Task prompt: Please output the records from the first line through the line containing "crop: left 9.885%, right 12.713%" as a Markdown table with the columns Row and Line, skipping any blank lines.

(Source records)
==========

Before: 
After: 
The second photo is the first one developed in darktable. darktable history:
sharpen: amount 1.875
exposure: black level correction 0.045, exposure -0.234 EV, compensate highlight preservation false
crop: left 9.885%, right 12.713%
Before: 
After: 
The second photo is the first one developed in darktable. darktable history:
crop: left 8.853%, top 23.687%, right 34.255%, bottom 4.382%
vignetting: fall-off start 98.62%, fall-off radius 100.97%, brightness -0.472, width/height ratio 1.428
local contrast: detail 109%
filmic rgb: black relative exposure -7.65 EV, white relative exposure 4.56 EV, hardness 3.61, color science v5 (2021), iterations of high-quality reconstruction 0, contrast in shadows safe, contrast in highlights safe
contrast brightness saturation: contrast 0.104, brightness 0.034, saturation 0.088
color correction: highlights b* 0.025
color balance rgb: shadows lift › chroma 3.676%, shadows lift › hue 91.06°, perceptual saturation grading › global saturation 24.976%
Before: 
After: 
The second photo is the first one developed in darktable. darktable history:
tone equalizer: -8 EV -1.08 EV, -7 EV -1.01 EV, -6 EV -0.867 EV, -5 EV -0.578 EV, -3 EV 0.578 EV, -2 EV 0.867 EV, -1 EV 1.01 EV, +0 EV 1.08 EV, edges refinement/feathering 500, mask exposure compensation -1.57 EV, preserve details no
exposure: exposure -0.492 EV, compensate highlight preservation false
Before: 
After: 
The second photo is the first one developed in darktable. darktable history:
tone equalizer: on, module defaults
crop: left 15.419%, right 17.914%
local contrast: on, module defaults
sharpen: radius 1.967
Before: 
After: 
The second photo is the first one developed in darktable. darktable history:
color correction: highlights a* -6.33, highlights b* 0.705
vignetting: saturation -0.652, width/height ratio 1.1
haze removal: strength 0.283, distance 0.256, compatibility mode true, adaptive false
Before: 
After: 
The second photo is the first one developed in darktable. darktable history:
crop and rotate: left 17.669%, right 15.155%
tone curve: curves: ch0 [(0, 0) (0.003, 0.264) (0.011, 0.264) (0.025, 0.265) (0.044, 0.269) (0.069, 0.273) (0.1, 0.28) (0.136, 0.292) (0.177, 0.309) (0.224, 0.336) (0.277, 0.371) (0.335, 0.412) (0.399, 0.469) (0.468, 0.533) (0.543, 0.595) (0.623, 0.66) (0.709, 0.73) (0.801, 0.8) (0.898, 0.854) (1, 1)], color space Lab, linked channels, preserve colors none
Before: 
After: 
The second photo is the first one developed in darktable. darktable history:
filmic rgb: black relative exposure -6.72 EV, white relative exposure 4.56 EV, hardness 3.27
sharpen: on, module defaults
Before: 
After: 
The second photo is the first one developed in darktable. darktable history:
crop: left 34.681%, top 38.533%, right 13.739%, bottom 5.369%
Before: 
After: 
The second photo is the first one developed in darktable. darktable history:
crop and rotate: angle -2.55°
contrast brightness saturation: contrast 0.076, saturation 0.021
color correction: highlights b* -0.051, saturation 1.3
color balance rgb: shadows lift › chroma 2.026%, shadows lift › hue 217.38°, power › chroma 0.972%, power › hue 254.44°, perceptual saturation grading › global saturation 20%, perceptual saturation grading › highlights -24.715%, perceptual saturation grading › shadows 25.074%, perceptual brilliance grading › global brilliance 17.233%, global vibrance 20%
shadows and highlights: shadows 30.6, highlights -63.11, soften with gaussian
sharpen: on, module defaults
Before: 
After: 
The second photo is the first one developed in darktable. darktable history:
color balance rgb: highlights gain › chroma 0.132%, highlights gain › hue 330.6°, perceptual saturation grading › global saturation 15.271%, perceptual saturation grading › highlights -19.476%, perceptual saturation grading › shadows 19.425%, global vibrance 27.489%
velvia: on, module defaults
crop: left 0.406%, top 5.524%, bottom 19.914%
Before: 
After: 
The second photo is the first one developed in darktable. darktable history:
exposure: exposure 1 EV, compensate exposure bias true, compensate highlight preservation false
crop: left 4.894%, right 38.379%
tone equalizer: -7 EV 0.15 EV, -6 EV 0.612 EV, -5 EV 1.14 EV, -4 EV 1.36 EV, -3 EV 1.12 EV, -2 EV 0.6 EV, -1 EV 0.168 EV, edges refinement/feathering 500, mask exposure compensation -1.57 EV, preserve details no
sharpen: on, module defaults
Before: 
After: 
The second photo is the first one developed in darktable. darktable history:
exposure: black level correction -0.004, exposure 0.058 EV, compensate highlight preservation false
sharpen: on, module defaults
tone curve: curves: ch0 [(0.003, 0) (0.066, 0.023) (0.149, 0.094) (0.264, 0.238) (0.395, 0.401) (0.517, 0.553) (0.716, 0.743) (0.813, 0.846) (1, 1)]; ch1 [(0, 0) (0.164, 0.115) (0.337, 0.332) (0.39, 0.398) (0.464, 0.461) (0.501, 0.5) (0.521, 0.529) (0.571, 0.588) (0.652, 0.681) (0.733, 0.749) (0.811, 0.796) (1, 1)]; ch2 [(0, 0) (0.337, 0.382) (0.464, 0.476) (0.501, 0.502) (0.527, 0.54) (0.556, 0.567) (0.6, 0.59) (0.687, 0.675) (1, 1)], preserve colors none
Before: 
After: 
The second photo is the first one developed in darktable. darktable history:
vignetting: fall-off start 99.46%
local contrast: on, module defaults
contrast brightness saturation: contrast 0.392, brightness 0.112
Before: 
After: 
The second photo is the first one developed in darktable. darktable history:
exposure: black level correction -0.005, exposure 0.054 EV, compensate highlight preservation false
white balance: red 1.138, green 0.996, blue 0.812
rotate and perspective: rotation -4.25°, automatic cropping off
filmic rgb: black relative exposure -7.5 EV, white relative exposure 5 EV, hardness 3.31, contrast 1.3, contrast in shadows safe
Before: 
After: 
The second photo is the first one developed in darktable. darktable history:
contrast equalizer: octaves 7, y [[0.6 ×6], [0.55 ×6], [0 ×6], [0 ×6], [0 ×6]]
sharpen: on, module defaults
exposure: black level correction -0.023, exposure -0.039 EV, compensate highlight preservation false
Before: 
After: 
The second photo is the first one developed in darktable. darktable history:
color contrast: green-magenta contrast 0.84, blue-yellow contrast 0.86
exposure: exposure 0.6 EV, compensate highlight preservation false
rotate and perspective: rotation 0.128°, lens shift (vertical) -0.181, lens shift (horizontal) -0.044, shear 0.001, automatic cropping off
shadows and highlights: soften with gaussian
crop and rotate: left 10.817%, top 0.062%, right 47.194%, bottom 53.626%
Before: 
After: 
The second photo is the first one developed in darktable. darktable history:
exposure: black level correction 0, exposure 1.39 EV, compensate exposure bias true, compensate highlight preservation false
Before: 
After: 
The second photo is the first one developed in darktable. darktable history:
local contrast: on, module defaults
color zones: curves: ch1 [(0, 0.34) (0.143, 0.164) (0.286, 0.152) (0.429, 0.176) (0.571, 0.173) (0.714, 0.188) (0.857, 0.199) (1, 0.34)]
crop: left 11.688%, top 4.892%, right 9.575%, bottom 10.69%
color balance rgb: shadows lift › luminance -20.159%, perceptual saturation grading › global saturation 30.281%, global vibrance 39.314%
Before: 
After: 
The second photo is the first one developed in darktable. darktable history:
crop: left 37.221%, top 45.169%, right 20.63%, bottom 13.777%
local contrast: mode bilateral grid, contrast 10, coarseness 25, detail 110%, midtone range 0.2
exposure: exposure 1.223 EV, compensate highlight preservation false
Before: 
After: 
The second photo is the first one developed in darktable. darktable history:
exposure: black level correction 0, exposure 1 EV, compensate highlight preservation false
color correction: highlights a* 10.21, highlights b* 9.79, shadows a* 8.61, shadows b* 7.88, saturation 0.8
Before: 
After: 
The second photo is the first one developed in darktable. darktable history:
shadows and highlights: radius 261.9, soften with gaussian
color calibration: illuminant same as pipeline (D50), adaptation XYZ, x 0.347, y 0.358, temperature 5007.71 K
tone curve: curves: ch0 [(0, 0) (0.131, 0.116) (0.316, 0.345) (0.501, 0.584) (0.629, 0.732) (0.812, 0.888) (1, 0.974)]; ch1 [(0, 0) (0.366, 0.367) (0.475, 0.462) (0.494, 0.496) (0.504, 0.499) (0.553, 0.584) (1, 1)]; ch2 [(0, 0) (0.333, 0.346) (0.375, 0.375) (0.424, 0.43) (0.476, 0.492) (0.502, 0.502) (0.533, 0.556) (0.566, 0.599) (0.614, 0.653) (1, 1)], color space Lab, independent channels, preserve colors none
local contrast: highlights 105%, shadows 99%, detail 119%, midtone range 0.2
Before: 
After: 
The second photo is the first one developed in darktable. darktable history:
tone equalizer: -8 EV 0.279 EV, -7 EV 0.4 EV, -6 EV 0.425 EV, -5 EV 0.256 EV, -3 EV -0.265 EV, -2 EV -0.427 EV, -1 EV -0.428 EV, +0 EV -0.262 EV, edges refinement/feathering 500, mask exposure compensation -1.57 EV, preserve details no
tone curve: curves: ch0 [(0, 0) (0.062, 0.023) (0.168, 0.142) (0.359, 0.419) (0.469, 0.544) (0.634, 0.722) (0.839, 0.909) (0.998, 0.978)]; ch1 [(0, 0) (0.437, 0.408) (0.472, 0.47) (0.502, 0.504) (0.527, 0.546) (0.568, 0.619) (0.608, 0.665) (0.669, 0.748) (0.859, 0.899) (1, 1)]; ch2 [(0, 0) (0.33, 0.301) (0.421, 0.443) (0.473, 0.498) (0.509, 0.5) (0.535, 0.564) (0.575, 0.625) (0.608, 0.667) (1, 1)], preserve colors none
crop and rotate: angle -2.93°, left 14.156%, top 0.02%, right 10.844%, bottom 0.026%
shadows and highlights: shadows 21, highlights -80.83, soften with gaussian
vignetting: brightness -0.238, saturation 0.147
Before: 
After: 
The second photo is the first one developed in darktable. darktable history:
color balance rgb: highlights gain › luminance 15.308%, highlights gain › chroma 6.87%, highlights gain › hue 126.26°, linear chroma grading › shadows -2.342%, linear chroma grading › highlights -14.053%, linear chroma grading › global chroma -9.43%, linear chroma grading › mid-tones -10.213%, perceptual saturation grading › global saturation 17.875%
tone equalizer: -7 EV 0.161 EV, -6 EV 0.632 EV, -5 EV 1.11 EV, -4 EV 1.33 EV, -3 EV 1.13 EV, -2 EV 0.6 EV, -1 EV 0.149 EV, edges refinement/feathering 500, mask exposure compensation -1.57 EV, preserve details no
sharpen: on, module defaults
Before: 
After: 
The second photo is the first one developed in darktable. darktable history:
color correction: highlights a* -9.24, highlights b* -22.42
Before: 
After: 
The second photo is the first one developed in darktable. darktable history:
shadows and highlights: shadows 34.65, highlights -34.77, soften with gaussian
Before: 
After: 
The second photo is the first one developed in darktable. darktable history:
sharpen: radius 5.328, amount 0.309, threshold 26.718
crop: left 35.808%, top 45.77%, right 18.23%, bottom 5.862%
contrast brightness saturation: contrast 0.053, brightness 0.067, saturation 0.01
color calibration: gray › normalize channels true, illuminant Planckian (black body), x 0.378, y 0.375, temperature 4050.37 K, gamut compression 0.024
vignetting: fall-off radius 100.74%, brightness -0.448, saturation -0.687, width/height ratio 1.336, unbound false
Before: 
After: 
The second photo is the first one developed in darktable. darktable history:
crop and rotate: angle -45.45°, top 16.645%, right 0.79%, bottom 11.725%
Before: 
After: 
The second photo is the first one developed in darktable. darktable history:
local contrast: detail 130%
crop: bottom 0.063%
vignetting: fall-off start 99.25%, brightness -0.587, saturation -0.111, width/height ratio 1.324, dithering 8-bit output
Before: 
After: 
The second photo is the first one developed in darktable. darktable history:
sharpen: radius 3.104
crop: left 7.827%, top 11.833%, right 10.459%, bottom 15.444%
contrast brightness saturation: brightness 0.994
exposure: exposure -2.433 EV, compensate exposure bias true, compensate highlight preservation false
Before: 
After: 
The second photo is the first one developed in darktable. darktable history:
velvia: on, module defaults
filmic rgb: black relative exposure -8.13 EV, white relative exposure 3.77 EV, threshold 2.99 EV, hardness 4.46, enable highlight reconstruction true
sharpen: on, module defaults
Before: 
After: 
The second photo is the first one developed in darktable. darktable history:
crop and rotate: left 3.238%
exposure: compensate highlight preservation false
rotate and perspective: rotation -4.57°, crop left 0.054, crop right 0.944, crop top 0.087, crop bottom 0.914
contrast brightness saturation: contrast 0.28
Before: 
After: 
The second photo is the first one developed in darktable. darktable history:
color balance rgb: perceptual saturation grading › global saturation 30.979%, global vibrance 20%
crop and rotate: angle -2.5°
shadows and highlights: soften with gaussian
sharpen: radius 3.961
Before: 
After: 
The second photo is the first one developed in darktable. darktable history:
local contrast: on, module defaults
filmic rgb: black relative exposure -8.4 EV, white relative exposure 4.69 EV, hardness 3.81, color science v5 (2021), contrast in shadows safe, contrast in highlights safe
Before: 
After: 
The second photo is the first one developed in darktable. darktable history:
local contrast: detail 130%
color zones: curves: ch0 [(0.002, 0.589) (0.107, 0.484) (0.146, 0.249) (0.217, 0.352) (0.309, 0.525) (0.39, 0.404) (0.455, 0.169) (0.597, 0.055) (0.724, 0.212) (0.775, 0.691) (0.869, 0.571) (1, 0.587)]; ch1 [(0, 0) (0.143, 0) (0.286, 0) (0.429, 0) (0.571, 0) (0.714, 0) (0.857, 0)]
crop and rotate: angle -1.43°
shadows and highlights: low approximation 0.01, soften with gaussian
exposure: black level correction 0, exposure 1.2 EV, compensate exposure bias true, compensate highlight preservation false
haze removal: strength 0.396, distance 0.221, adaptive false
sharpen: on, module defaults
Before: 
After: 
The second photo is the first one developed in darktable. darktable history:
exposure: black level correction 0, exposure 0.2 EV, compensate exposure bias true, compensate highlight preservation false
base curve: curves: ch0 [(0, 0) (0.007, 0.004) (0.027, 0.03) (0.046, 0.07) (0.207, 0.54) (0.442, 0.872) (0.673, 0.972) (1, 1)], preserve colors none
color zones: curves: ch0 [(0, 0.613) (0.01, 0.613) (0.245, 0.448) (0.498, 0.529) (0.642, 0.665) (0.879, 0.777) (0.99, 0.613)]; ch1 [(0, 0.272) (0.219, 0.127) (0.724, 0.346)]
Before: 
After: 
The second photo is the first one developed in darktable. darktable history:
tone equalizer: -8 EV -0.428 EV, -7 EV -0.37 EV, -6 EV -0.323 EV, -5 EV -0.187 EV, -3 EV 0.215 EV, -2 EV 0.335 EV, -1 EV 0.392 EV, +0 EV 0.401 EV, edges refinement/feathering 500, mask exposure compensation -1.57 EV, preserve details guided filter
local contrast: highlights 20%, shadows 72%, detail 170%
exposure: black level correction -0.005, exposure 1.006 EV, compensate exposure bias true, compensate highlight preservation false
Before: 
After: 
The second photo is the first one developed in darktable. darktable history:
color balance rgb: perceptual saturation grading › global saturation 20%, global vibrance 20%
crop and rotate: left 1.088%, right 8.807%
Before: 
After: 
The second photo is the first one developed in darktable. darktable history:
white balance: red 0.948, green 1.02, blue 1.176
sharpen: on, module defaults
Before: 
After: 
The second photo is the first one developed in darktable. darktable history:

==========

Right answer:
| Row | Line |
|---|---|
| 1 | Before:  |
| 2 | After:  |
| 3 | The second photo is the first one developed in darktable. darktable history: |
| 4 | sharpen: amount 1.875 |
| 5 | exposure: black level correction 0.045, exposure -0.234 EV, compensate highlight preservation false |
| 6 | crop: left 9.885%, right 12.713% |